DAS JUNGE GENIE

Als der österreichische Maler Egon Schiele am 31. Oktober 1918 im Alter von nur 28 Jahren an der Spanischen Grippe in Wien starb, verlor die Kunstwelt ein frühreifes Jahrhundertgenie, das in nur wenigen Jahren ab 1906 bis zu seinem Tod ein umfangreiches und bahnbrechendes Werk geschaffen hatte. Dieses zu würdigen, daran machte sich in einer gut zwanzigjährigen Arbeit Rudolf Leopold und veröffentlichte 1972 mit seiner Monumentalmonografie „Egon Schiele – Gemälde • Aquarelle • Zeichnungen“ ein Standardwerk der Schiele-Rezeption.

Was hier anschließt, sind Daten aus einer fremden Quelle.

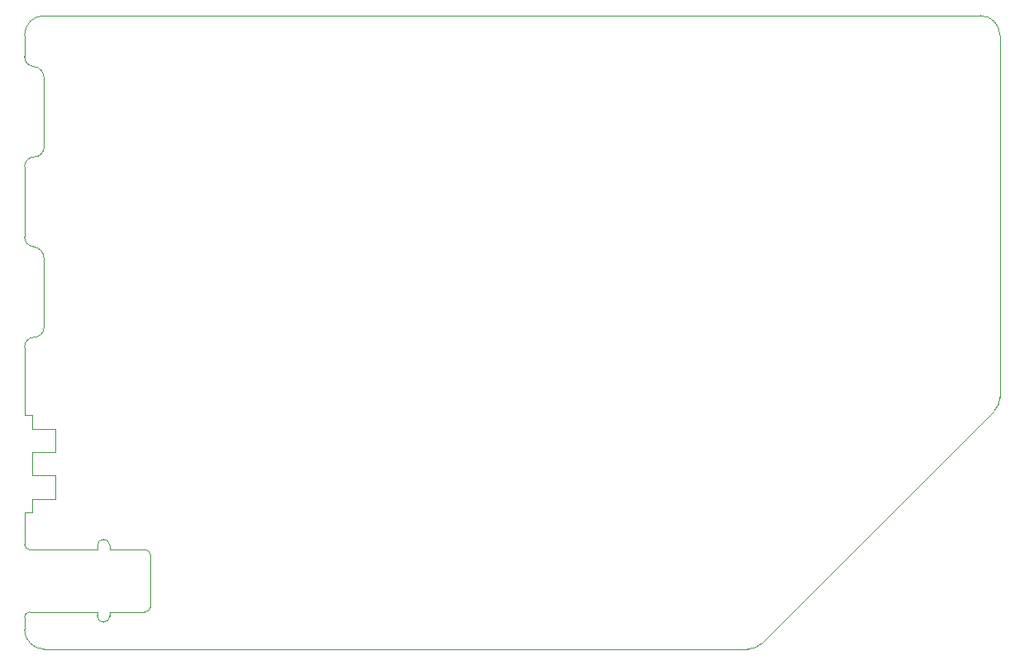
<source format=gko>
*
*
G04 PADS9.1 Build Number: 384028 generated Gerber (RS-274-X) file*
G04 PC Version=2.1*
*
%IN "PSDR.pcb"*%
*
%MOIN*%
*
%FSLAX35Y35*%
*
*
*
*
G04 PC Standard Apertures*
*
*
G04 Thermal Relief Aperture macro.*
%AMTER*
1,1,$1,0,0*
1,0,$1-$2,0,0*
21,0,$3,$4,0,0,45*
21,0,$3,$4,0,0,135*
%
*
*
G04 Annular Aperture macro.*
%AMANN*
1,1,$1,0,0*
1,0,$2,0,0*
%
*
*
G04 Odd Aperture macro.*
%AMODD*
1,1,$1,0,0*
1,0,$1-0.005,0,0*
%
*
*
G04 PC Custom Aperture Macros*
*
*
*
*
*
*
G04 PC Aperture Table*
*
%ADD042C,0.001*%
*
*
*
*
G04 PC Circuitry*
G04 Layer Name PSDR.pcb - circuitry*
%LPD*%
*
*
G04 PC Custom Flashes*
G04 Layer Name PSDR.pcb - flashes*
%LPD*%
*
*
G04 PC Circuitry*
G04 Layer Name PSDR.pcb - circuitry*
%LPD*%
*
G54D42*
G01X100000Y107874D02*
G75*
G03X107874Y100000I7874J0D01*
G01X392014*
G03X397582Y102306I0J7874*
G01X491395Y196119*
G03X493701Y201687I-5568J5568*
G01Y348031*
G03X485827Y355906I-7874J0*
G01X107874*
G03X100000Y348031I0J-7875*
G01Y339316*
G03X103567Y335396I3937J-0*
G01X107874Y330312D02*
G03X103570Y335396I-4752J341D01*
G01X107874Y330315D02*
Y302756D01*
X103937Y298819D02*
G03X107874Y302756I0J3937D01*
G01X103937Y298819D02*
G03X100000Y294882I0J-3937D01*
G01Y266481*
G03X103567Y262562I3937J0*
G01X107874Y257477D02*
G03X103570Y262561I-4752J341D01*
G01X107874Y257480D02*
Y229921D01*
X103937Y225984D02*
G03X107874Y229921I0J3937D01*
G01X103937Y225984D02*
G03X100000Y222047I0J-3937D01*
G01Y194488*
X103200*
Y188976*
X112598*
Y179528*
X103200*
Y170079*
X112598*
Y160630*
X103200*
Y155118*
X100000*
Y142126*
G03X101969Y140157I1969J-0*
G01X129400Y140200*
Y141800*
X134400D02*
G03X129400I-2500J0D01*
G01X134400D02*
Y140157D01*
X148425*
X150800Y138187D02*
G03X148427Y140158I-2172J-201D01*
G01X150800Y138189D02*
Y116929D01*
X148423Y114961D02*
G03X150800Y116927I205J2172D01*
G01X148425Y114961D02*
X134400D01*
Y113361*
X129400D02*
G03X134400I2500J-0D01*
G01X129400D02*
Y114961D01*
X101969*
G03X100000Y112992I0J-1969*
G01Y107874*
G74*
X0Y0D02*
M02*

</source>
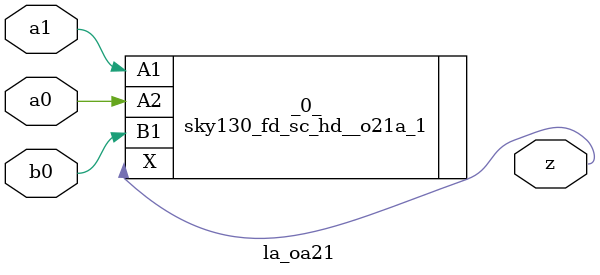
<source format=v>

/* Generated by Yosys 0.44 (git sha1 80ba43d26, g++ 11.4.0-1ubuntu1~22.04 -fPIC -O3) */

(* top =  1  *)
(* src = "inputs/la_oa21.v:10.1-21.10" *)
module la_oa21 (
    a0,
    a1,
    b0,
    z
);
  (* src = "inputs/la_oa21.v:13.12-13.14" *)
  input a0;
  wire a0;
  (* src = "inputs/la_oa21.v:14.12-14.14" *)
  input a1;
  wire a1;
  (* src = "inputs/la_oa21.v:15.12-15.14" *)
  input b0;
  wire b0;
  (* src = "inputs/la_oa21.v:16.12-16.13" *)
  output z;
  wire z;
  sky130_fd_sc_hd__o21a_1 _0_ (
      .A1(a1),
      .A2(a0),
      .B1(b0),
      .X (z)
  );
endmodule

</source>
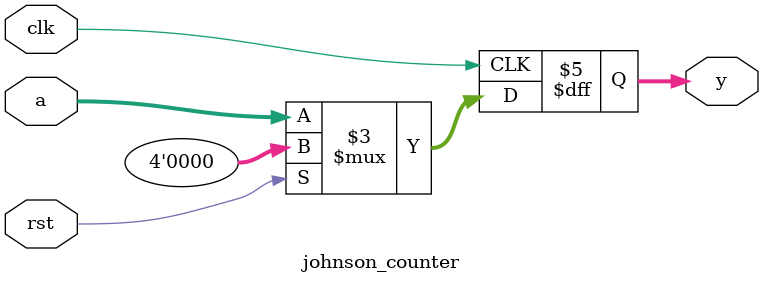
<source format=v>
/* 
 * Corevexis Semiconductor 
 * Example 20: JOHNSON COUNTER 
 */

module johnson_counter (
    input clk,
    input rst,
    input [3:0] a,
    output reg [3:0] y
);

always @(posedge clk) begin
    if(rst) y <= 4'b0;
    else y <= a; 
end

endmodule
</source>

Nun gibt es von dem längst vergriffenen Buch eine Neuauflage. Wie sein zeitgenössischer Landmann Georg Trakl (1887-1914), dessen Gesamtwerk ebenfalls gerade verdienstvollerweise wieder zugänglich gemacht wurde (Georg Trakl: Dichtungen und Briefe, Otto Müller Verlag), in der Literatur ist Egon Schiele (1890-1918) in der bildenden Kunst ein absoluter Solitär seiner Zeit. Sein dem Expressionismus zugehöriges OEuvre ist in seiner ungeschminkten Offenheit und Präsentation purer Nacktheit wohl ähnlich verstörend und zugleich faszinierend wie das von Lucien Freud (1922-2011), indessen seine bunten Häuseransichten schon auf Künstler wie Friedensreich Hundertwasser (1928-2000) vorauszudeuten scheinen. Schieles Porträts wiederum weisen ebenfalls seinen ganz eigenen, so unverblümten Stil auf. Rudolf Leopold präsentiert in seinem fulminanten Buch minutiös das Gesamtwerk Egon Schieles, erläutert die einzelnen Bilder kenntnisreich und legt auch die Bezüge zwischen den einzelnen Arbeiten untereinander offen, was sehr aufschlussreich und erhellend ist. Absolut lesenswert sind auch Leopolds Ausführungen zum Lebenslauf des Künstlers sowie sein kritisches Werkverzeichnis.
Zentral sind bei allem natürlich die Bilder des Künstlers, die in vorzüglichen großformatigen Abbildungen wiedergegeben sind und zum ausgiebigen Betrachten einladen.